SEITE:
....

Der Gitarrentabulator (Tabs) wurde wohl auch wegen dieser Schwierigkeiten entwickelt. Akkorde und Melodien lassen sich so einfacher «konstruieren» bzw. nachspielen. In der Regel werden die Tabs zusammen mit den Noten dargestellt, was das Lernen eines Songs erleichtert. Ein neues Stück auf diese Weise direkt ab Blatt zu spielen, schaffe ich nicht. Ich schaue abwechselnd Noten und Tabs an, kann beide Informationen nicht gleichzeitig verarbeiten. Es bleibt mir nichts anderes übrig, als Melodien ganz langsam zu lernen und dann auswendig zu spielen. Die Tabs nutze ich hauptsächlich, um Fingersätze und die optimalen Lagen der Akkorde zu erkennen.
Das weitere Vordringen in die Welt des Jazz mit komplexeren Harmonien deckte unbarmherzig theoretische Wissenslücken auf. Ich wollte Melodien nicht nur nachspielen und mich über die «schrägen» Klänge von gelegentlich verwendeten Major7/13-Akkorden freuen. Ich möchte auch deren Funktion verstehen. Auch war ich aufgeschmissen, wenn ich für die Begleitung der Chöre Noten ohne Angabe der zugehörigen Akkorde erhielt oder ein Lied beim Proben unvermittelt transponiert werden musste. Bis ich die Akkorde in meiner Tabelle mit den Kadenzen der verschiedenen Tonarten nachgeschlagen hatte, hatte die Chorleiterin das Lied längst mit dem neuen Anfangston auf dem Klavier angestimmt und den Chor auf die Reise gesandt.
Diese Defizite wollte ich endlich überwinden. Zuerst versuchte ich es erneut mit dem unüberschaubaren Angebot an Kursen im Internet. Da kann man wirklich sehr viel lernen, wenn auch nicht wie oft versprochen in 30 Tagen. Zudem sind Kompetenzen erforderlich, den Lernstoff selbst zu erarbeiten. Man muss sich motivieren, täglich daran zu arbeiten und sich zu helfen wissen, wenn etwas nicht auf Anhieb gelingt oder unverständlich ist.

....

GESPEICHERTE EINTRÄGE:
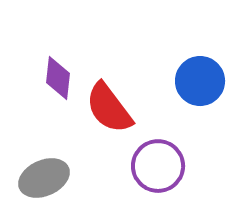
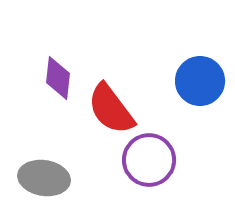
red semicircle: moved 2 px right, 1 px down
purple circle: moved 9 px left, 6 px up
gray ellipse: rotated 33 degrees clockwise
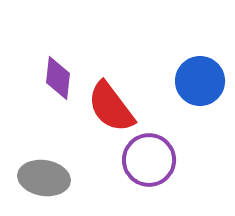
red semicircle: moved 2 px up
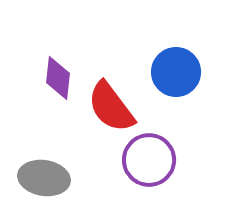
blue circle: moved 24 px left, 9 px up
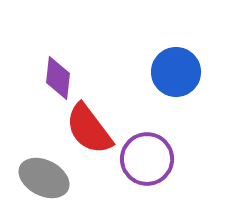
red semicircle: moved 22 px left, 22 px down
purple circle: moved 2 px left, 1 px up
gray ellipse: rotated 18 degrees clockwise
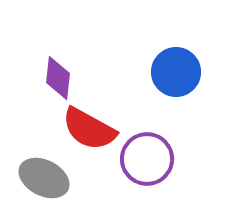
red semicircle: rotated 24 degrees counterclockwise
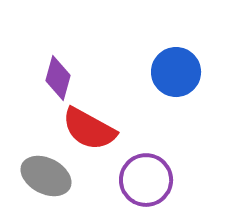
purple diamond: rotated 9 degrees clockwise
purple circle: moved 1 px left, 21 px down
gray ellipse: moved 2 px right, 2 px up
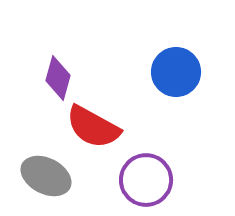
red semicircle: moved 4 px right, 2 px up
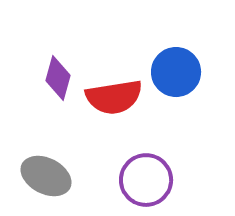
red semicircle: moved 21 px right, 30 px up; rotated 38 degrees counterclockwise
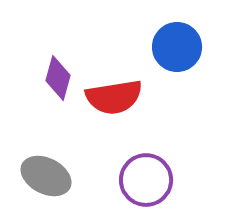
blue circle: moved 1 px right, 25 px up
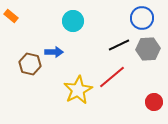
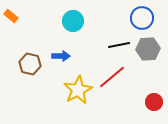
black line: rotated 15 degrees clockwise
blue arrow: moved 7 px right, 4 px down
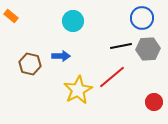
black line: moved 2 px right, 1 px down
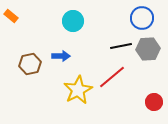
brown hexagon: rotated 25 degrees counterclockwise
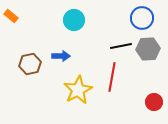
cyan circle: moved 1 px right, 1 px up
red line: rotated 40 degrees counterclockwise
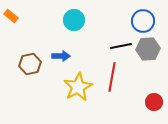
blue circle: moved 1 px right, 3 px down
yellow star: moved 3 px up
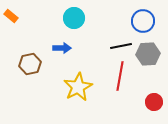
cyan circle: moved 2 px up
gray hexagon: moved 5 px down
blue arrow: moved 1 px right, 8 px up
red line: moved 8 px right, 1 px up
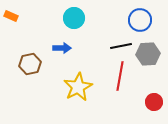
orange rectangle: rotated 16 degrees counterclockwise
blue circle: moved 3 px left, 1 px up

....

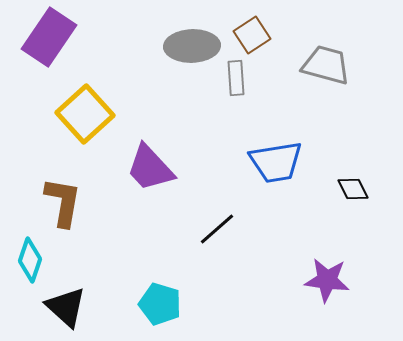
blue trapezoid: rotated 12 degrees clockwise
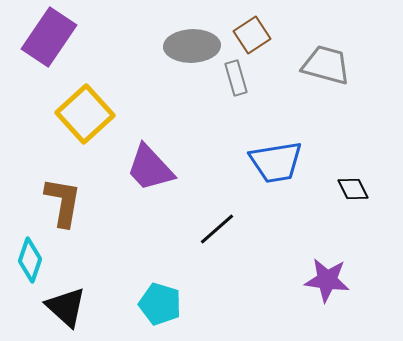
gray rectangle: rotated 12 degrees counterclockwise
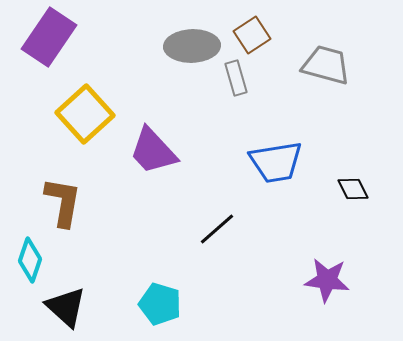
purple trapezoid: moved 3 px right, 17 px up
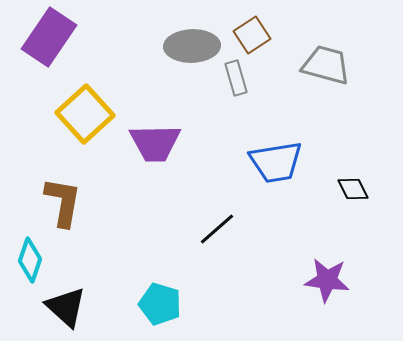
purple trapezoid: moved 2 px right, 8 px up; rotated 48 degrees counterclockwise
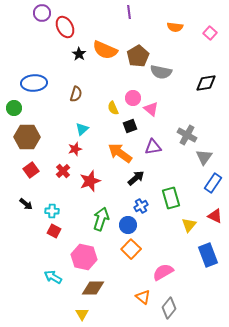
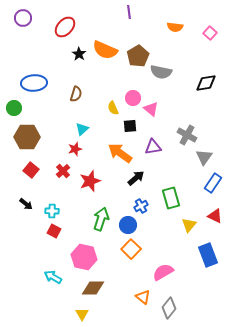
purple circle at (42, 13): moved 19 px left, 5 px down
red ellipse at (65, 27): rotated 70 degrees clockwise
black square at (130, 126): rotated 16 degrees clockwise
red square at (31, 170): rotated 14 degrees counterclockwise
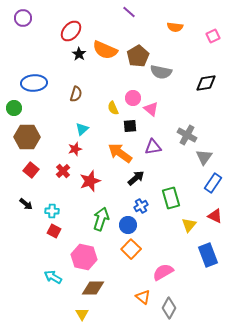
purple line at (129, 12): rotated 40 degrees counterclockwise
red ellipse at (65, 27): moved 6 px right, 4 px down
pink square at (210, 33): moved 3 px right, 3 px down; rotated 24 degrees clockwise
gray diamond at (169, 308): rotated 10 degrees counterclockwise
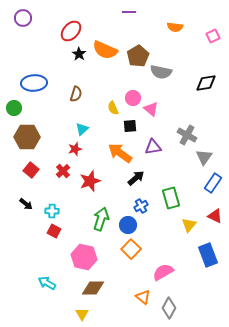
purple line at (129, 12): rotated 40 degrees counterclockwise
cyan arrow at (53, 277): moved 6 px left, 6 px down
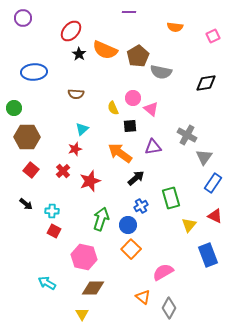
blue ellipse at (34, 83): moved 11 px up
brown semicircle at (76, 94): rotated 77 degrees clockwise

....

AUFGABEN:
1. Tauschen Sie im Abschnitt der Seite von „Der Gitarrentabulator (Tabs)“ bis „Akkorde zu erkennen.“ das Wort „Melodien“ gegen „Lieder“ aus, und geben Sie diesen Abschnitt vollständig wieder.
2. Geben Sie den Abschnitt der Liste von der Zeile mit „red semicircle: moved 2 px right, 1 px down“ bis zur Zeile mit „red semicircle: moved 4 px right, 2 px up“ als nummerierte Aufzählung aus. Lassen Sie dabei Leerzeilen und Bilder weg.

ANTWORTEN JE AUFGABE:
1.
Der Gitarrentabulator (Tabs) wurde wohl auch wegen dieser Schwierigkeiten entwickelt. Akkorde und Lieder lassen sich so einfacher «konstruieren» bzw. nachspielen. In der Regel werden die Tabs zusammen mit den Noten dargestellt, was das Lernen eines Songs erleichtert. Ein neues Stück auf diese Weise direkt ab Blatt zu spielen, schaffe ich nicht. Ich schaue abwechselnd Noten und Tabs an, kann beide Informationen nicht gleichzeitig verarbeiten. Es bleibt mir nichts anderes übrig, als Lieder ganz langsam zu lernen und dann auswendig zu spielen. Die Tabs nutze ich hauptsächlich, um Fingersätze und die optimalen Lagen der Akkorde zu erkennen.

2.
1. red semicircle: moved 2 px right, 1 px down
2. purple circle: moved 9 px left, 6 px up
3. gray ellipse: rotated 33 degrees clockwise
4. red semicircle: moved 2 px up
5. blue circle: moved 24 px left, 9 px up
6. red semicircle: moved 22 px left, 22 px down
7. purple circle: moved 2 px left, 1 px up
8. gray ellipse: rotated 18 degrees clockwise
9. red semicircle: rotated 24 degrees counterclockwise
10. purple diamond: rotated 9 degrees clockwise
11. purple circle: moved 1 px left, 21 px down
12. gray ellipse: moved 2 px right, 2 px up
13. red semicircle: moved 4 px right, 2 px up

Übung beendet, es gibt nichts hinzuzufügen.